AudioCraft Is Meta’s New AI Music Toy for Musicians
Meta is releasing a set of powerful one-stop shop AI music toolboxes to generate “high-quality, realistic audio and music from text.” AudioCraft, the open source three-model toolbox “works for music and sound generation and compression — all in the same place.”
Meta markets AudioCraft as a new instrument like the synthesizers for musicians and sound designers. “Imagine a professional musician being able to explore new compositions without having to play a single note on an instrument,” Meta says about AudioCraft. “Or a small business owner adding a soundtrack to their latest video ad on Instagram with ease.”

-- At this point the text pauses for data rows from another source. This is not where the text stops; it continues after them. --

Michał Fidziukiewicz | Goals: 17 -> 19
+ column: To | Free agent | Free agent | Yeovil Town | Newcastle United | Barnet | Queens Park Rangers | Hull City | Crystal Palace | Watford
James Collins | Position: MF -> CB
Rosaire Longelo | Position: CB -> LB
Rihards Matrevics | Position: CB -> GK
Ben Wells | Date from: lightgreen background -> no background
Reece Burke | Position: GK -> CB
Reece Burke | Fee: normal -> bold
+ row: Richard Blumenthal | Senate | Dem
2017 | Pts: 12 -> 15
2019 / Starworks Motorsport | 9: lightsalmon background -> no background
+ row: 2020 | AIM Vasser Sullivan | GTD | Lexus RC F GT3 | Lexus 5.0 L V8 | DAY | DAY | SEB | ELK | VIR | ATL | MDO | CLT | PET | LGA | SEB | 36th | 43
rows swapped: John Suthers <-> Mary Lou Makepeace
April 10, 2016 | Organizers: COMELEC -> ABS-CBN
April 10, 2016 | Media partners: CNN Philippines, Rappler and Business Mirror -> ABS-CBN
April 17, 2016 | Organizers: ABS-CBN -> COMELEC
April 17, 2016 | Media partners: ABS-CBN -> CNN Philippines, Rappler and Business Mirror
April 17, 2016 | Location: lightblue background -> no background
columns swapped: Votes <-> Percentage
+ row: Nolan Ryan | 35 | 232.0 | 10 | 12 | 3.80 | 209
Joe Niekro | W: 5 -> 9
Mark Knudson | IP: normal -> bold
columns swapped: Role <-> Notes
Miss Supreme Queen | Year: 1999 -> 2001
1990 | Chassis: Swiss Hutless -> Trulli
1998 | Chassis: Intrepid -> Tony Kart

AudioCraft consists three models: MusicGen (for music generation), AudioGen (for sound effect generation), and EnCodec (a generative AI compressor), each having very powerful functionalities.
MusicGen was trained on roughly 400,000 recordings along with text description and metadata, amounting to 20,000 hours of music owned by Meta or licensed specifically for this purpose.
AudioGen was trained on “public sound effects” and can generate natural, environment, and imagined sound effects like wind blowing, cat meowing, footsteps, wooden floor cracking.
EnCodec, on the other hand, was “trained specifically to compress any kind of audio and reconstruct the original signal with high fidelity.”
AudioCraft is also made “open source,” meaning that anyone could access, modify, and research on its original source code. The company explains that the goal is to help researchers and the music community as a whole to learn about the new technology and “help advance the field of AI-generated audio and music.”
There are few limitations, and the company admits that the AudioCraft models were trained mainly on “Western-style music” and therefore lack diversity. The tools are also limited to text and metadata written in English.